Finding that the traditional methods of weaving and dyeing that had been her original inspiration were fading in Nigeria, Davies-Okundaye set about launching a revival of this aspect of Nigerian culture, building art centres offering free courses for young Nigerians to learn traditional arts and crafts. As art historian John Peffer states, “One thing shared by many of the latest generations of African artists in the diaspora – those who have been successful on the art circuit – is that their work critiques the very burden of representation that is also the condition of their visibility.” In her view, the traditional art of Adire Eleko is only possible because of a specific Nigerian heritage of passing knowledge from one generation to the next. In a video interview published by Nubia Africa, Okundaye states that “schools can only teach what they [art students] already know.” According to a CNBC Africa interview, she trained more than 3,000 young Nigerians for free and she continues to help by funding many poor to establish their small businesses and art workshops in different parts of Nigeria.
Davies-Okundaye’s adire and batik textiles use visual themes taken from Yoruba history and mythology, as well as visual themes inspired by her own life experiences and dreams. According to Kim Marie Vaz, folklore often intermingles with personal experiences to express disheartening subjects regarding female suffering. Folklore that Davies-Okundaye was exposed to through evening stories spoken by the village elder, addressing social issues centred on female suffrage, in which Davies-Okundaye uses folklore figures to express her concerts on the female suffering through her batiks that portraying the goddess Osun (i.e. “Mother of Africa”) communicating on ideologies and social norms placed females in constrained positions.
Davies-Okundaye strives to improve the lives of disadvantaged women in Nigeria through art. She teaches the unique techniques of indigo cloth dyeing (Adire) to rural women at her workshop in southwest Nigeria. She hopes to revive the centuries-old tradition and the lives of these women. Adire – that which is tied and dyed – is native to the Southwest region of Nigeria.
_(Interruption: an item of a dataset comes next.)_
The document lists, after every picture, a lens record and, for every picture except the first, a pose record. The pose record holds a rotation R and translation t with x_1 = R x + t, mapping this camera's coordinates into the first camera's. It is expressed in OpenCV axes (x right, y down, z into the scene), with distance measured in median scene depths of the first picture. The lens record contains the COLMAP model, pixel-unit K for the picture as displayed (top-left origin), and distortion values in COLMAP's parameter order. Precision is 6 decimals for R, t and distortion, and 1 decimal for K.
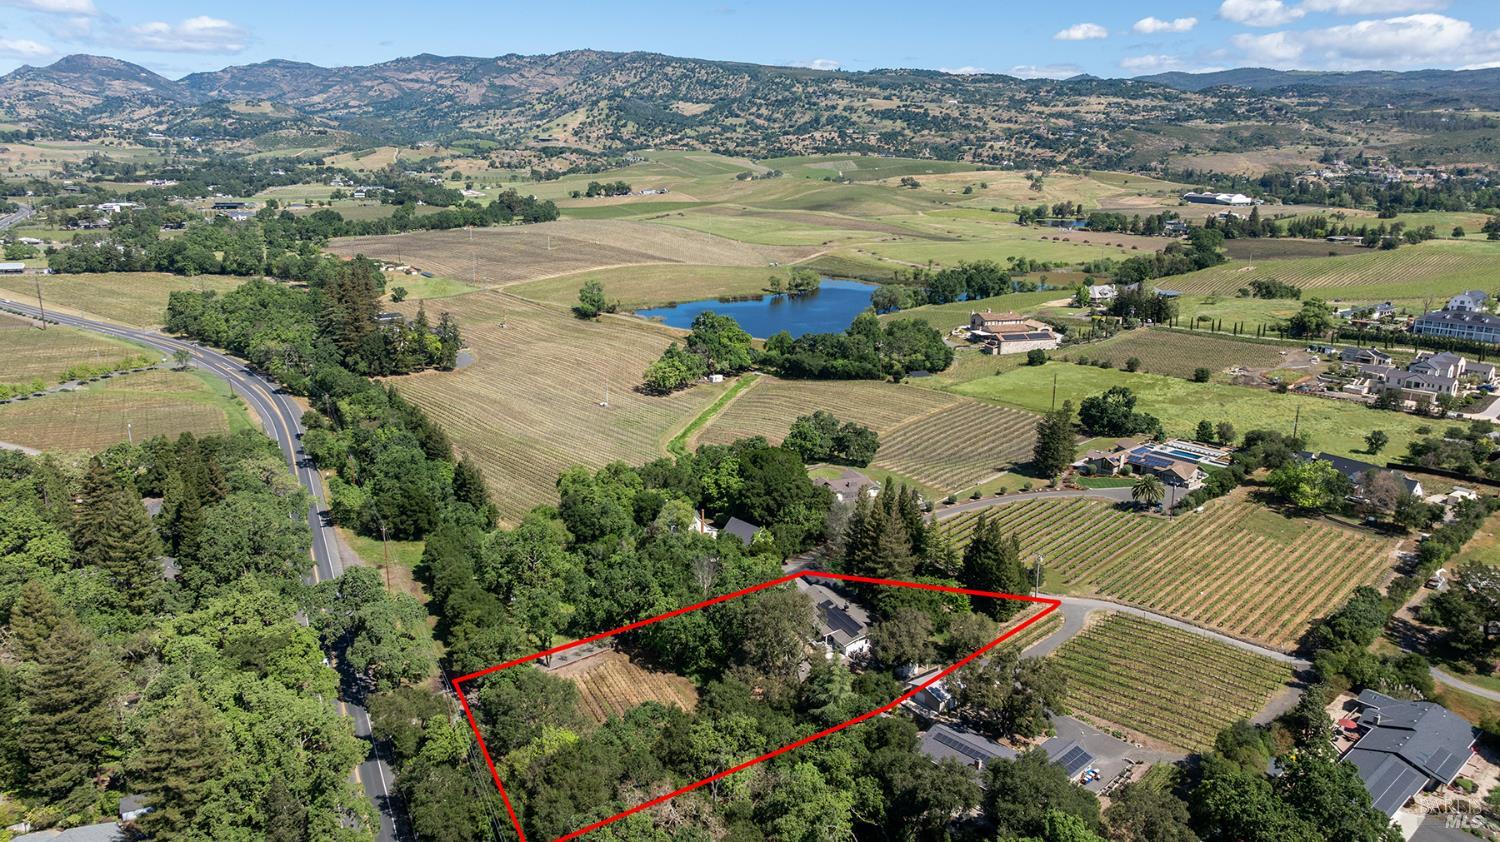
lens RADIAL K [[1047.6, 0, 756.9], [0, 1047.6, 432.7], [0, 0, 1]] dist [-0.036667, 0.026645]
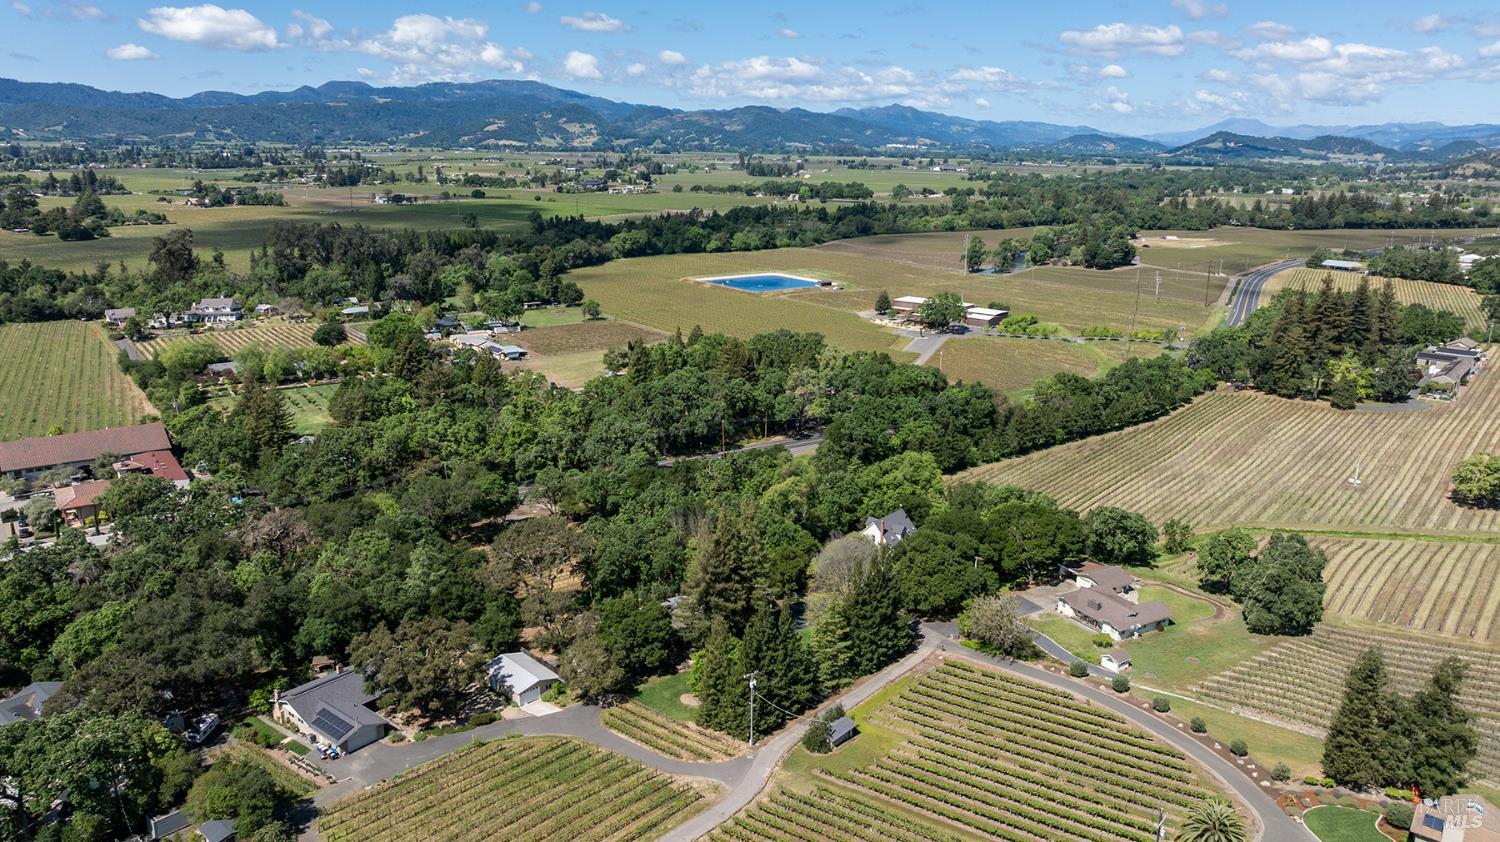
lens RADIAL K [[1047.6, 0, 756.9], [0, 1047.6, 432.7], [0, 0, 1]] dist [-0.036667, 0.026645]
pose [[0.123287, 0.249486, -0.960498, 0.090767], [-0.273282, 0.938994, 0.208822, -0.017988], [0.954000, 0.236742, 0.183946, 0.085980]]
Freehand dyeing is sometimes known as “Adire Eleko”. “Adire” refers to indigo dye, and “Eleko” refers to the boiled cassava, lime, and alum-resist technique used to create patterns. There is a strong tendency to keep dyeing recipes and methods secret from inquisitive outsiders. Davies-Okundaye chooses to continuously reference adire patterns in her artwork because adire is a women’s art and was taught to her by her mother. Adire pattern motifs were traditionally handed down from mother to daughter, and the designs themselves virtually have not changed in form over time.
Davies-Okundaye was featured on CNN International’s African Voices, which features Africa’s most engaging personalities, exploring their lives and passions. Her painting is permanently displayed at the Smithsonian Museum as of 2012, and her work is also part of the collection of the Gallery of African Art and the British Library in London and at Johfrim Art and Design Studio. She holds the chieftaincy titles of the Yeye Oba of Ogidi-Ijumu and the Yeye Tasase of Oshogbo.
Davies-Okundaye was included in the 2019 show I Am… Contemporary Women Artists of Africa at the Smithsonian’s National Museum of African Art in Washington, DC In April of the same year, she was conferred with an Honorary Doctorate by Rhodes University during its annual graduation ceremonies.
Nike Davies Okundaye is a mother to two sons and four daughters. She was formerly married to fellow Nigerian artist Prince Twins Seven Seven, of late memories, but that marriage ended in divorce. Her children from that marriage are son Olabayo Olaniyi, a College of Santa Fe graduate, is also an artist. Her second son Foluso Olaniyi, and her first daughter Oluwaseyi Awoyomi, a multifaceted artist. She later married David John Davies and had her daughters Caroline and Allyson. Her current marriage is to Nigerian Ex-Police Commissioner, Reuben Okundaye, father to her last child Amen Okundaye. Davies-Okundaye has more than 150 students in Europe and America. She is also a philanthropist.
Nike Davies-Okundaye is the recipient of honours from numerous esteemed cultural institutions. She has served on the UNESCO Committee of the Intangible Nigerian Heritage Project. She has been honoured as the CEPAN Foundation Art Icon of the Year. Davies-Okundye has given workshops and lectures at universities the world over.